= Convergence Technologies Professional =

Certification program for convergence workers

Convergence Technologies Professional was a certification program designed to ensure that all convergence workers have a proper foundation for using the technologies associated with Voice over IP. Individuals can take the CTP+ exam to demonstrate their knowledge of technologies and best practices including codecs, network planning, troubleshooting, providing quality video, and voice over data networks. The certification was retired in 2011.

It is now known as CompTIA CTP+.

CTP+ was the official convergence certification for CompTIA, a non-profit organization that specializes in creating education standards for the entire IT industry. CompTIA retired its Convergence+ in 2010 exam in favor of CTP+. Additional companies that endorse and use CTP+ include Avaya, Mitel, Nortel, Toshiba, Iwatsu, and many others.

CCNT or Certified in Convergent Network Technologies is an introductory certification or precursor to CTP+. To obtain this industry accepted credential, an individual must pass six competency tests in the following disciplines:
- Basic Telecommunications – explores analog and digital concepts, and introduces telecommunications fundamentals such as networks, business communications systems, signaling, Internet telephony and switching.
- Basic Data Communications – builds a student's knowledge of related software and hardware. This module introduces the technology of network architecture, packet switching, fiber optics, data communication channels and data communication devices.
- Computer Telephone Integration (CTI) Essentials – introduces the dynamics of connecting a computer to a telephone system for routing calls through switches.

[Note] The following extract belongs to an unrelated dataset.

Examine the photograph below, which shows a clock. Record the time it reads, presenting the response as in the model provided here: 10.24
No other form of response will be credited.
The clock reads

This program also teaches the technology of applications, architecture and system development.
- Local Area Networks (LANs) – develops critical understanding of the concepts and technology of LAN topologies, information transfer, transmission techniques, media standards and network management.
- Broadband Technologies – discusses the need for transmitting multiple signal types simultaneously by way of divided channels, and then explores the technology of voice and data integration, frame relay, SONET, ATM/cell relay, SMDS, BISDN, DSL and VPN.
- Voice over IP (VoIP) Essentials – teaches the principles of transmitting voice calls and fax over the Internet, and explores VoIP networks, bandwidth compression, the gateway, packet prioritization, RSVP, H.320 and H.323, and WAN engineering issues.